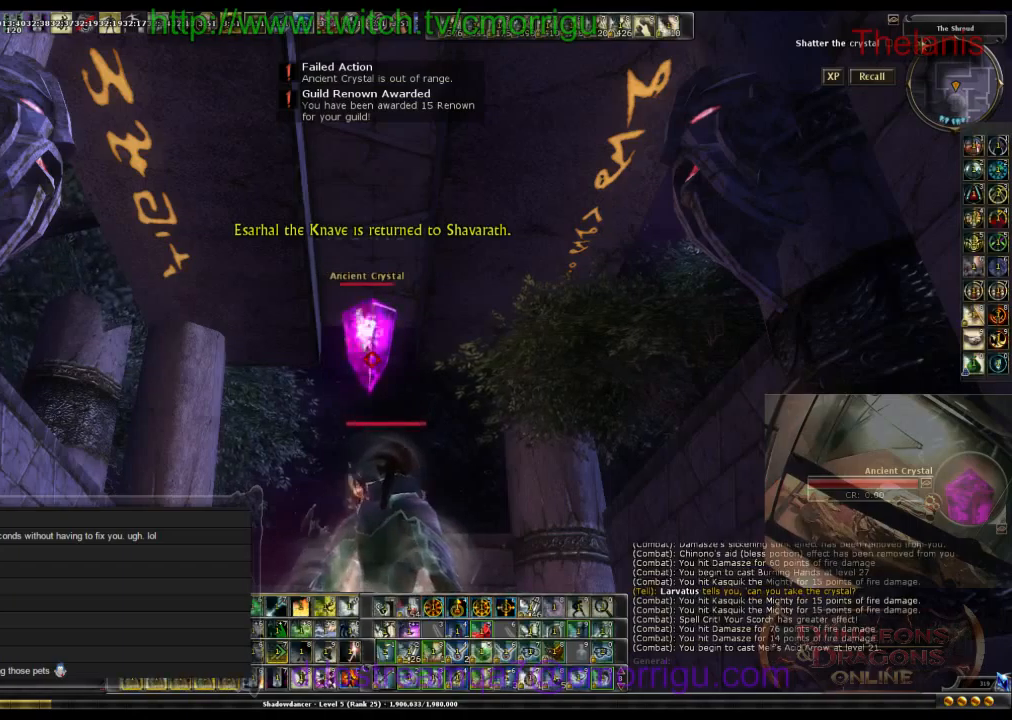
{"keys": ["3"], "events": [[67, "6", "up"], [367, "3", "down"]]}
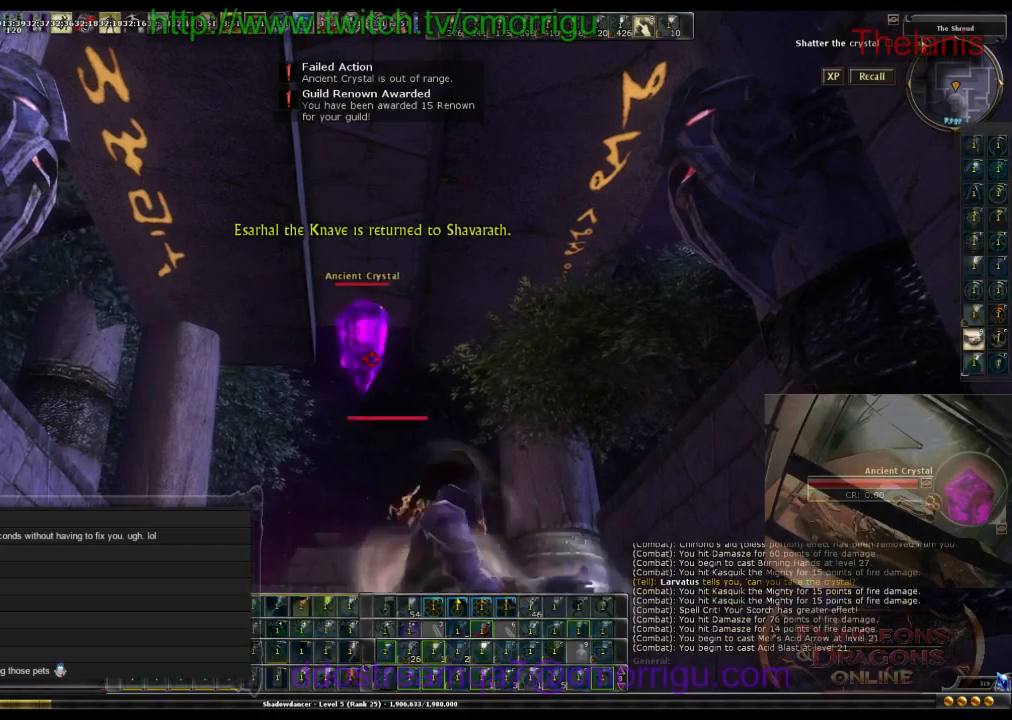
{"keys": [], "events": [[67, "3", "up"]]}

^^^^^^^^^^^^^^^^

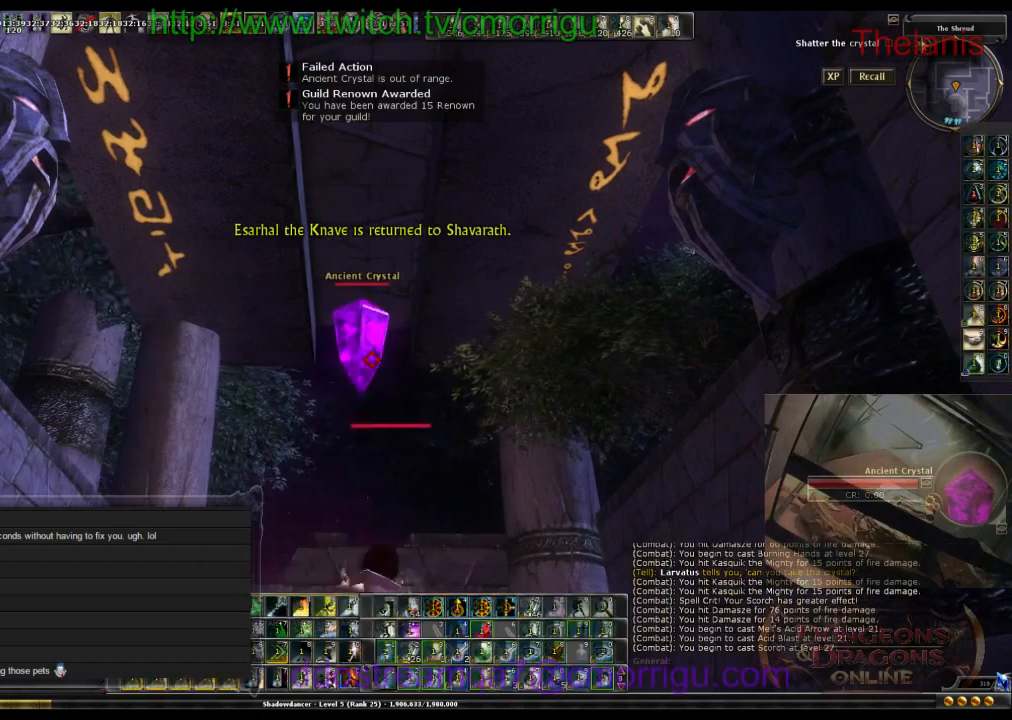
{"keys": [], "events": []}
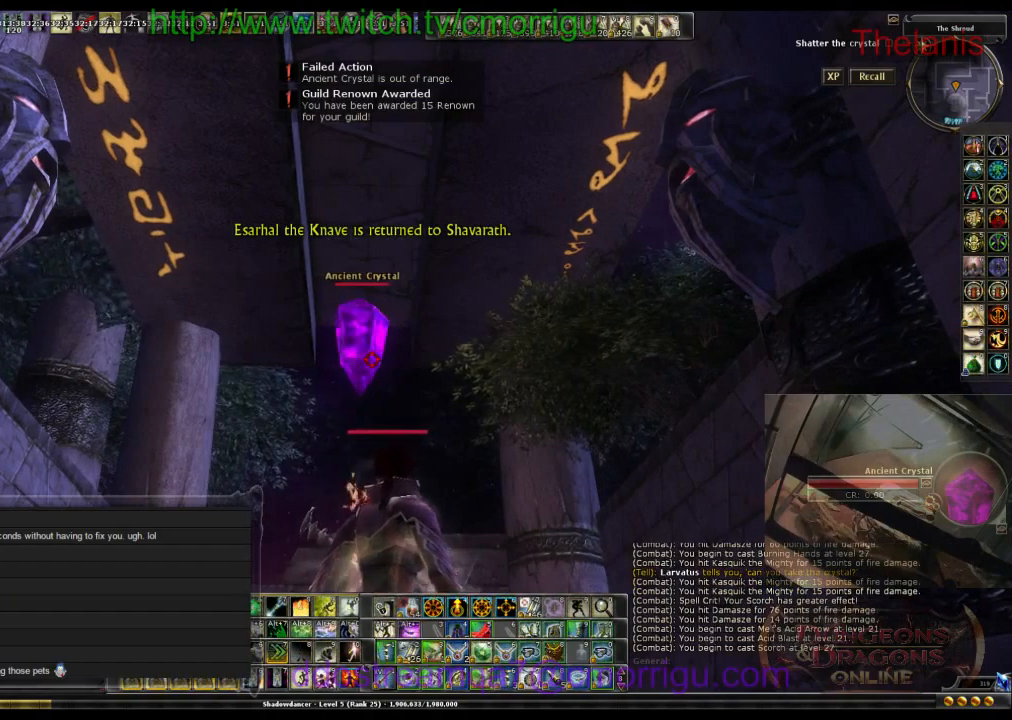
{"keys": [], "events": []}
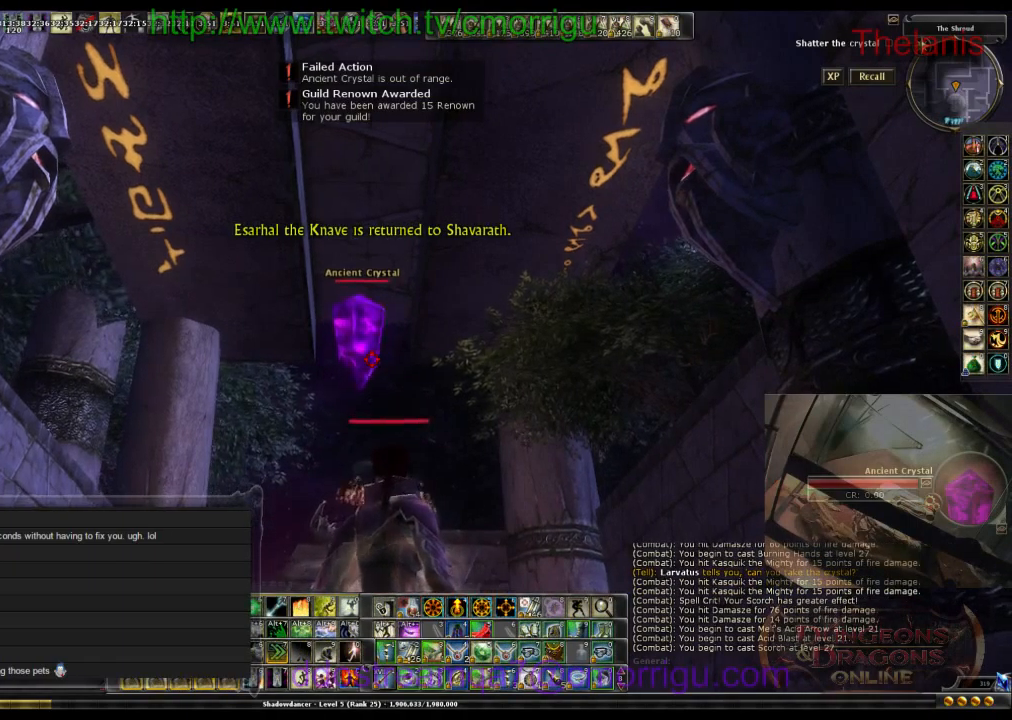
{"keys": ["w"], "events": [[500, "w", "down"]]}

^^^^^^^^^^^^^^^^

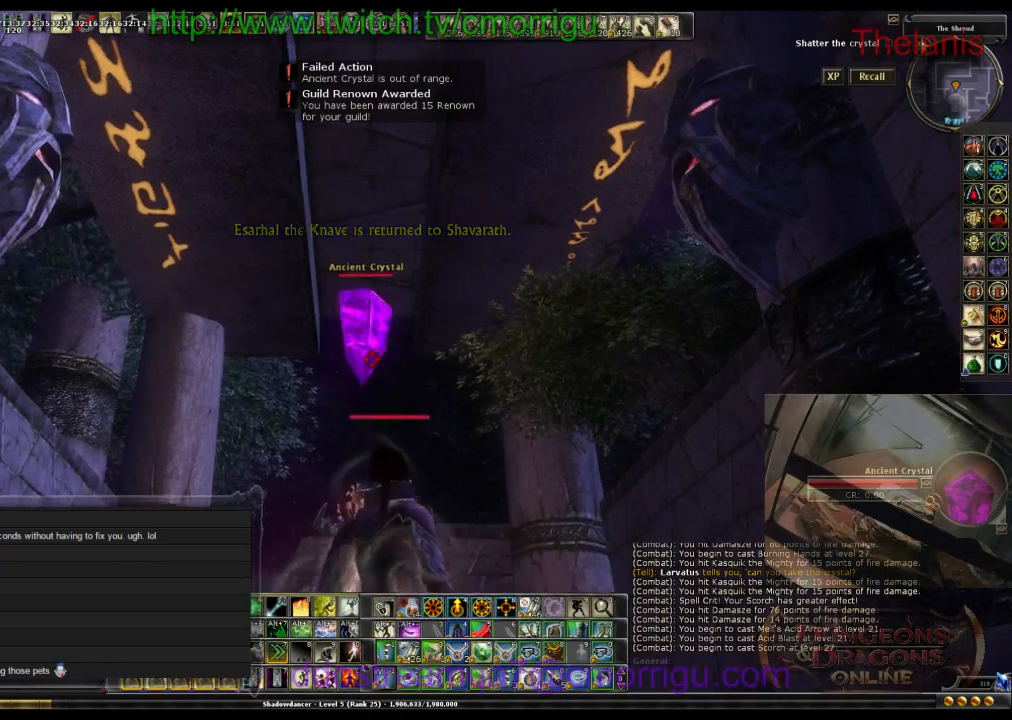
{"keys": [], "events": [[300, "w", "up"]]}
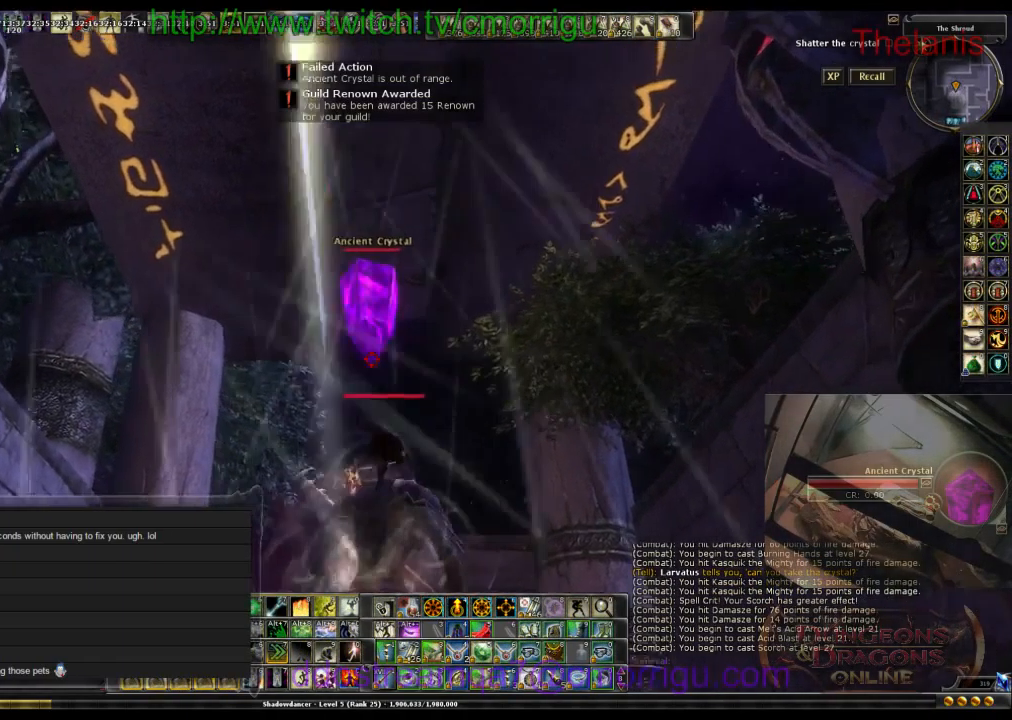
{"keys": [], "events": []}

^^^^^^^^^^^^^^^^

Problem description: Looking at the entries above, work out how many lines contain the word "down", then reply with only that figure.

Task answer: 2